*** The data
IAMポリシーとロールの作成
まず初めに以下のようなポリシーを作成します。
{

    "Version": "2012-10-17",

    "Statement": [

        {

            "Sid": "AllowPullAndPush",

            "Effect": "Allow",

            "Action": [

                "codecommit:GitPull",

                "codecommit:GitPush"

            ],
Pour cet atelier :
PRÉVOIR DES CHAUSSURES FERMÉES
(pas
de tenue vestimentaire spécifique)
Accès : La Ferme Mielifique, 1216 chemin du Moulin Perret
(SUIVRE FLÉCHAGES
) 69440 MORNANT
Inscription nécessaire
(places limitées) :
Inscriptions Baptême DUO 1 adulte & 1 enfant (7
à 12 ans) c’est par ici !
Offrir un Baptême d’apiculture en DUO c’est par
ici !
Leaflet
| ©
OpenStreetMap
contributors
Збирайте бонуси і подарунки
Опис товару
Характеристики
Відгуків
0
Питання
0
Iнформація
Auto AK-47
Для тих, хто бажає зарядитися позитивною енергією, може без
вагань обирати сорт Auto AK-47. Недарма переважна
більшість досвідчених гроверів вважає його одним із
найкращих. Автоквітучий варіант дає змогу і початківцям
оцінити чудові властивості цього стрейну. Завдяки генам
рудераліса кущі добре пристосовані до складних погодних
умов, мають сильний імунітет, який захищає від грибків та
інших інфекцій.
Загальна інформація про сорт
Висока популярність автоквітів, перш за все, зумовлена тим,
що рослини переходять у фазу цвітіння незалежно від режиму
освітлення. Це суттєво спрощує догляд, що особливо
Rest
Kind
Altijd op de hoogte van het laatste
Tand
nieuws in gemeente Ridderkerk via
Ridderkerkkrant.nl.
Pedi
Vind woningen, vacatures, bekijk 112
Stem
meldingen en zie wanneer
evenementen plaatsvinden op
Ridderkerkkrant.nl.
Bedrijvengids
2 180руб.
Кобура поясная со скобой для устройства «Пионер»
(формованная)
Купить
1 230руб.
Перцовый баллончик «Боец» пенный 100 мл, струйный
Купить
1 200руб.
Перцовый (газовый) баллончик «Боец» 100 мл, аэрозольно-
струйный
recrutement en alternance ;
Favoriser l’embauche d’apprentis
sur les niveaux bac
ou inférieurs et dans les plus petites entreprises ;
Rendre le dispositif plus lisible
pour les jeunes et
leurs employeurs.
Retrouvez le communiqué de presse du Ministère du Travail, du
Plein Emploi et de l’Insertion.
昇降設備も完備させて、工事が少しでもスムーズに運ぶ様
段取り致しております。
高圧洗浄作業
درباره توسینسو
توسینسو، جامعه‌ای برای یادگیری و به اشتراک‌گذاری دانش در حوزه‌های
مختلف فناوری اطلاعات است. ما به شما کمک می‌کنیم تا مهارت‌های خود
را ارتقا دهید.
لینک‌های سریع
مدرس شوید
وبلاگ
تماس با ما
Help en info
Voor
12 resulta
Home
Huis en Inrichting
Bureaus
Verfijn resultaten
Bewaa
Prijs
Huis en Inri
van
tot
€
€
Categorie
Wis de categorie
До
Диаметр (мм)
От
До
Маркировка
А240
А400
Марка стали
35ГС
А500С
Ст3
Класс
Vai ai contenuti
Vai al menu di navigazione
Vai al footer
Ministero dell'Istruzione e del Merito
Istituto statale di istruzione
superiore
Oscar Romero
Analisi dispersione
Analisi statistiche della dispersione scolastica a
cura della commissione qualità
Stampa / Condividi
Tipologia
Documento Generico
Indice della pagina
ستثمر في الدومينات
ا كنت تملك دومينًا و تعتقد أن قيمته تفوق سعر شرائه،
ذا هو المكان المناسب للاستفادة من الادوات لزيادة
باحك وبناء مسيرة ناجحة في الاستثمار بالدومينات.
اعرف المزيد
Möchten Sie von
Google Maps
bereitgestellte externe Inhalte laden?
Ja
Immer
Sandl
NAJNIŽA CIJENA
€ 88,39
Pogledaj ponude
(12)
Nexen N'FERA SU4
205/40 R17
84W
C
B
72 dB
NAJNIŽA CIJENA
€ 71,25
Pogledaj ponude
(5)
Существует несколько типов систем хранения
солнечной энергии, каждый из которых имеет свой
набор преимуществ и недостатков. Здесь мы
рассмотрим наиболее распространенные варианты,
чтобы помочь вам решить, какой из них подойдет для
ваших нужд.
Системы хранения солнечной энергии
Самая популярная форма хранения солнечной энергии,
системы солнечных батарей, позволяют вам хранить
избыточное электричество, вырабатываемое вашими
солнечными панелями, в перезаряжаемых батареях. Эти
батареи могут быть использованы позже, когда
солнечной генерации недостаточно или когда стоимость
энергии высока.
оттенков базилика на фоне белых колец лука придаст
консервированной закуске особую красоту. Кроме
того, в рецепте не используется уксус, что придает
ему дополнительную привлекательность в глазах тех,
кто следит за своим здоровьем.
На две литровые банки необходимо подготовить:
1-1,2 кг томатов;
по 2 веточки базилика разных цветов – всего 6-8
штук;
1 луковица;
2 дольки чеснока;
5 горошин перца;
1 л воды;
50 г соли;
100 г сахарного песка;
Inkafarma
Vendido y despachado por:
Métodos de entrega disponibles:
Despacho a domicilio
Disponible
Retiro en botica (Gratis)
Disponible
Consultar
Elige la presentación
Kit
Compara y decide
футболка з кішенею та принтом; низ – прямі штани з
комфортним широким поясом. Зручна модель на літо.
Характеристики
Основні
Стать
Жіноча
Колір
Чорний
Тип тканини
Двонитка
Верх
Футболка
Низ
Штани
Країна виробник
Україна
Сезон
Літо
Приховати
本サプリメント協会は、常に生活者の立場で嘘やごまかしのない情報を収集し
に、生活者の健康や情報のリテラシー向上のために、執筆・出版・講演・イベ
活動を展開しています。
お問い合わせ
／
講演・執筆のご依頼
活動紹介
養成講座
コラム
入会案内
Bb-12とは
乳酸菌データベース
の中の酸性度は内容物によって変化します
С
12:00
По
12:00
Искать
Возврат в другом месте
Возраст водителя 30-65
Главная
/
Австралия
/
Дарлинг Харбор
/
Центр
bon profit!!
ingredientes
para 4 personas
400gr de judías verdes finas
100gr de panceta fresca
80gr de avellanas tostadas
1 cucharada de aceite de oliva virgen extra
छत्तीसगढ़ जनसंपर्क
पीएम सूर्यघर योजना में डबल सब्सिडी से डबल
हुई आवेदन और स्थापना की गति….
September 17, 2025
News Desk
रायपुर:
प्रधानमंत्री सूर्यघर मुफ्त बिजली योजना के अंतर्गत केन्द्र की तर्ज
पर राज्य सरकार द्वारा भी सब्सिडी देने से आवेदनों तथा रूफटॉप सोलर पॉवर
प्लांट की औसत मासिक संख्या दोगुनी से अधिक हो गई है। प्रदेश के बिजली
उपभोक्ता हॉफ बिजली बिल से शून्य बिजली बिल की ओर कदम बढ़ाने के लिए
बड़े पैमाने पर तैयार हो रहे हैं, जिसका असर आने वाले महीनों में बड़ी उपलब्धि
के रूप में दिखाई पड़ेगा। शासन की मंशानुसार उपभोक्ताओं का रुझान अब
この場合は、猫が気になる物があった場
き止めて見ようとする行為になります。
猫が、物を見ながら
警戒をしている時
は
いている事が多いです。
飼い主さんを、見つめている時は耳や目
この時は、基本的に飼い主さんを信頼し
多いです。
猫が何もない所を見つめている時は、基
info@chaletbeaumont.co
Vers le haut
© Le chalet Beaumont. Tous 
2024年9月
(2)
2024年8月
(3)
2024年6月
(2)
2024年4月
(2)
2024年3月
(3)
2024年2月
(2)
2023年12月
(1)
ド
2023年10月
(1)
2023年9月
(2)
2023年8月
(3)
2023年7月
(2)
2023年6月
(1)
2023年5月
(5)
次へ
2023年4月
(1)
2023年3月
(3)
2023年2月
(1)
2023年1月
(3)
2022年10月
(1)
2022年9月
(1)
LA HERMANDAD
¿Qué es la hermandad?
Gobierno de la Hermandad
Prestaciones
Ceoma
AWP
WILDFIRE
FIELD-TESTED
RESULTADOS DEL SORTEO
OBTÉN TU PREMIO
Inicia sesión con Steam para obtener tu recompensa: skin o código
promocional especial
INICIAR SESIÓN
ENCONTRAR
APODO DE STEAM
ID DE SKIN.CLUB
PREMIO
******
**Exercise objective**
Only lines with the string "сорт" are wanted; please find each one in the listing and copy it.

**Response box**
вагань обирати сорт Auto AK-47. Недарма переважна
Загальна інформація про сорт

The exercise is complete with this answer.